AWS Certified Machine Learning Engineer – Associate (MLA-C01) — Question 28
An ML engineer needs to create data ingestion pipelines and ML model deployment pipelines on AWS. All the raw data is stored in Amazon S3 buckets.
Which solution will meet these requirements?
Answer options
- A. Use Amazon Data Firehose to create the data ingestion pipelines. Use Amazon SageMaker Studio Classic to create the model deployment pipelines.

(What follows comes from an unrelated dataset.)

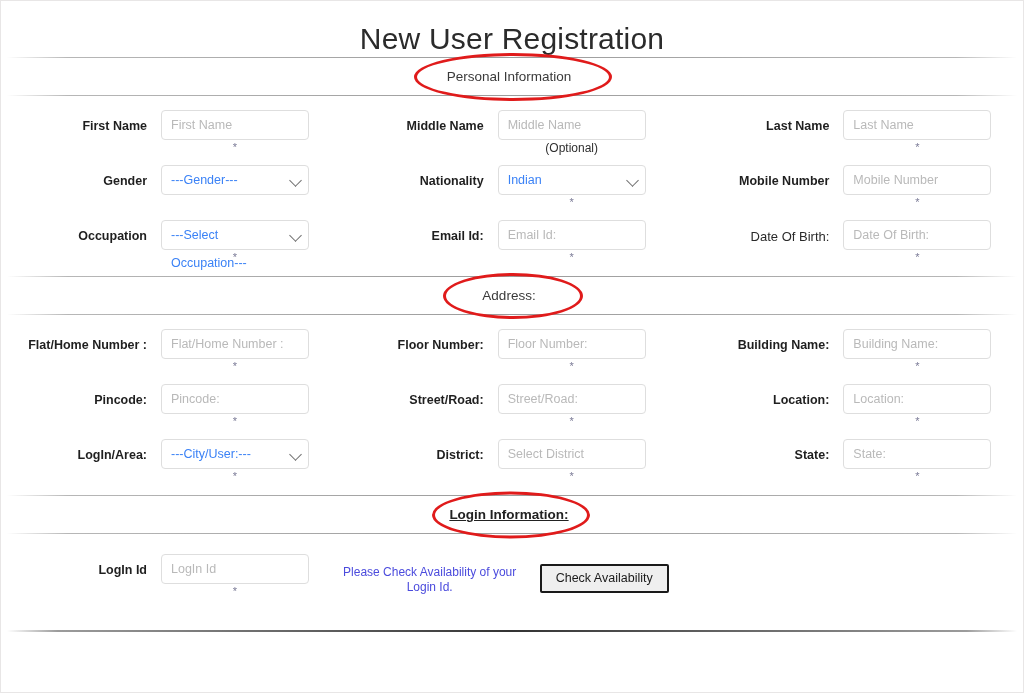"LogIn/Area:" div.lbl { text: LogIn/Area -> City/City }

- B. Use AWS Glue to create the data ingestion pipelines. Use Amazon SageMaker Studio Classic to create the model deployment pipelines.
- C. Use Amazon Redshift ML to create the data ingestion pipelines. Use Amazon SageMaker Studio Classic to create the model deployment pipelines.
- D. Use Amazon Athena to create the data ingestion pipelines. Use an Amazon SageMaker notebook to create the model deployment pipelines.
Correct answer: B
Explanation
The correct answer is B because AWS Glue is specifically designed for data ingestion, allowing for efficient ETL processes with data stored in Amazon S3. While Amazon SageMaker Studio Classic is suitable for model deployment, the other options either do not provide an effective data ingestion solution or are not optimized for this scenario.